__AIM OF THE TASK__
Copy each line below word for word and drop every image.

__DATASET EXCERPT__
##########

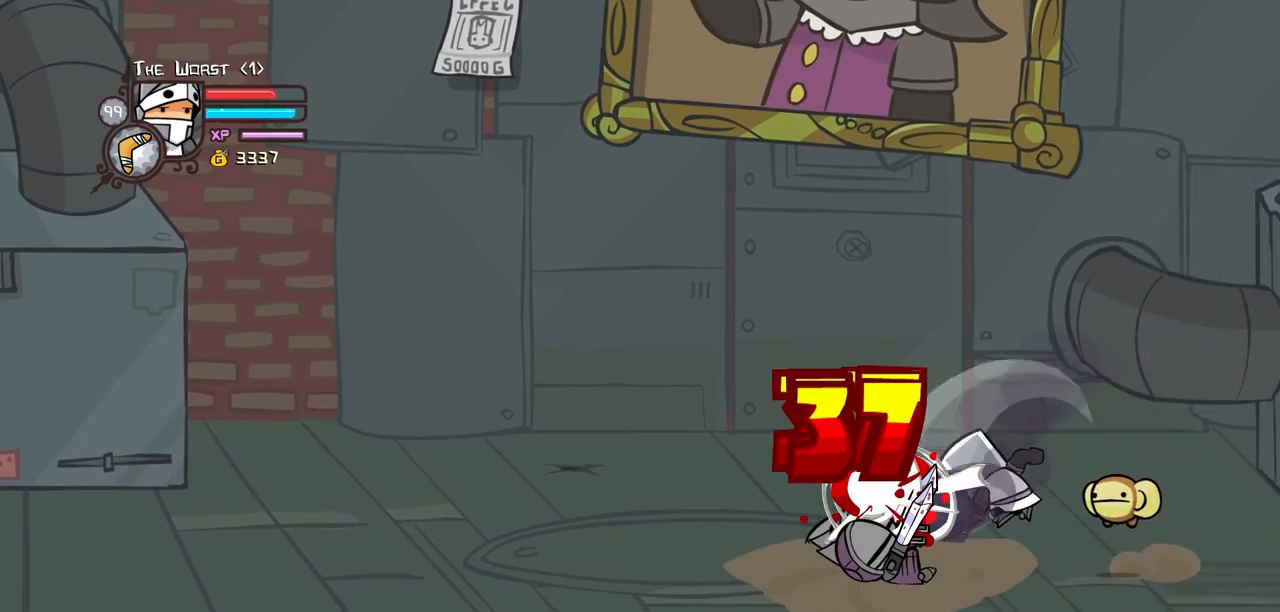
{"keys": ["light"], "events": [[50, "heavy", "up"], [100, "heavy", "down"], [233, "right", "down"], [283, "heavy", "up"], [283, "left", "up"], [333, "light", "down"], [333, "right", "up"]]}
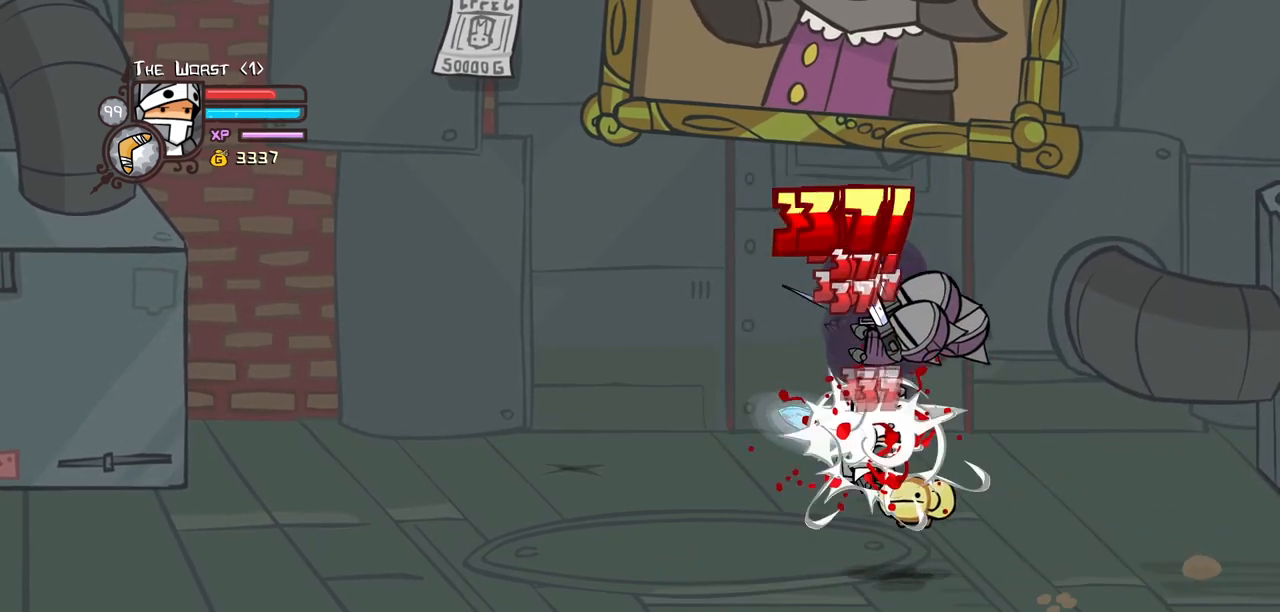
{"keys": [], "events": [[17, "light", "up"], [67, "light", "down"], [67, "right", "down"], [250, "heavy", "down"], [250, "light", "up"], [433, "right", "up"], [483, "heavy", "up"]]}
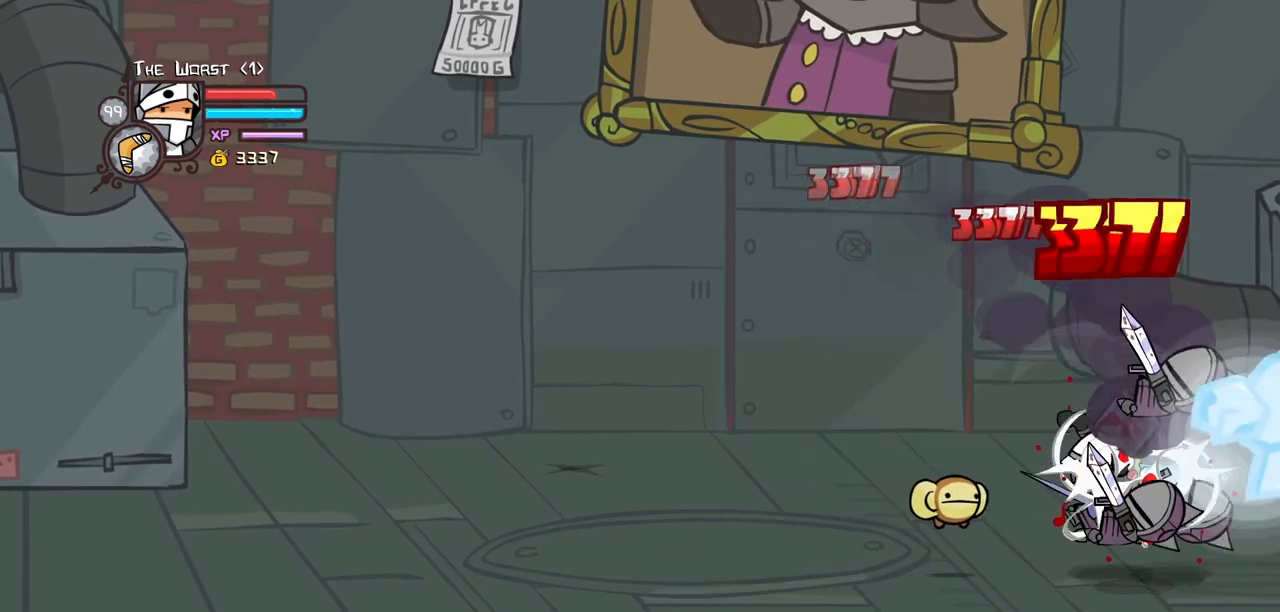
{"keys": ["light"], "events": [[33, "heavy", "down"], [217, "heavy", "up"], [267, "heavy", "down"], [450, "heavy", "up"], [450, "light", "down"]]}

##########

__RESPONSE TO THE TASK__
{"keys": ["light"], "events": [[50, "heavy", "up"], [100, "heavy", "down"], [233, "right", "down"], [283, "heavy", "up"], [283, "left", "up"], [333, "light", "down"], [333, "right", "up"]]}
{"keys": [], "events": [[17, "light", "up"], [67, "light", "down"], [67, "right", "down"], [250, "heavy", "down"], [250, "light", "up"], [433, "right", "up"], [483, "heavy", "up"]]}
{"keys": ["light"], "events": [[33, "heavy", "down"], [217, "heavy", "up"], [267, "heavy", "down"], [450, "heavy", "up"], [450, "light", "down"]]}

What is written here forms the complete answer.